The times when Amazon goes quiet are when Google should fear it most, and as usual in the run-up to the holiday season, the online retailer has come up with a range of introductions to challenge the Android leader from within its own fortress – and may be about to debut its long-awaited smartphone.
Over the past couple of years, Amazon has been doing its best to establish itself as an Android heavyweight, competing with Google not just with its tablets and content platforms but to be the premier app store. A handset would certainly extend that reach, enabling the company to control the experience of its stores and content services on small screens as well as big.
Several reports claim that the company will finally unveil one or more handsets as part of a string of five new gadgets, some of which will be ready for this year's holiday season. Rather than working with anonymous white label manufacturers as it does for the Kindle eReaders and tablets, it is said to be pursuing a Google-like partnership approach for the phone, tying up with HTC.
The Taiwanese vendor has scored several hits lately in design terms, with its well-received One smartphone and now its eye-catching 5.9-inch HTC One Max, a phablet with fingerprint recognition. But there are doubts whether even these strong devices can make up for the decline in market share which the handset maker has suffered in recent years, and it may be pursuing some left-field options to restore its fortunes. So it would probably welcome the revenue and credibility boost of an Amazon contract, especially as it was pushed out of Google's Nexus inner circle by Samsung.

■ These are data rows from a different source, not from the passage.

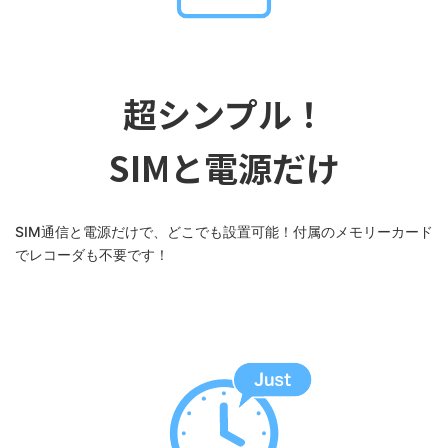
超シンプル！
SIMと電源だけ
SIM通信と電源だけで、どこでも設置可能！付属のメモリーカード
でレコーダも不要です！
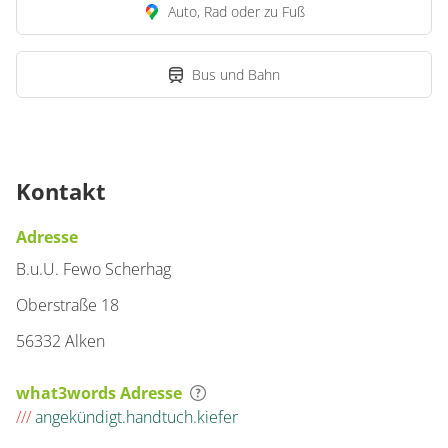
Auto, Rad oder zu Fuß
Bus und Bahn
Kontakt
Adresse
B.u.U. Fewo Scherhag
Oberstraße 18
56332 Alken
what3words Adresse
///
angekündigt.handtuch.kiefer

According to The Financial Times, HTC and Amazon are working together on a handset which could give the Taiwanese firm the shipments boost it badly needs. A white label or even co-branded device would detract from HTC's recent – and initially impactful – efforts to market its brand identity, but this would be balanced by the promise of volumes. Amazon has broad channels, massive consumer profile and a proven ability, with its Kindle eReaders and tablets, to shift devices at affordable prices in order to drive sales of its contents and other goods.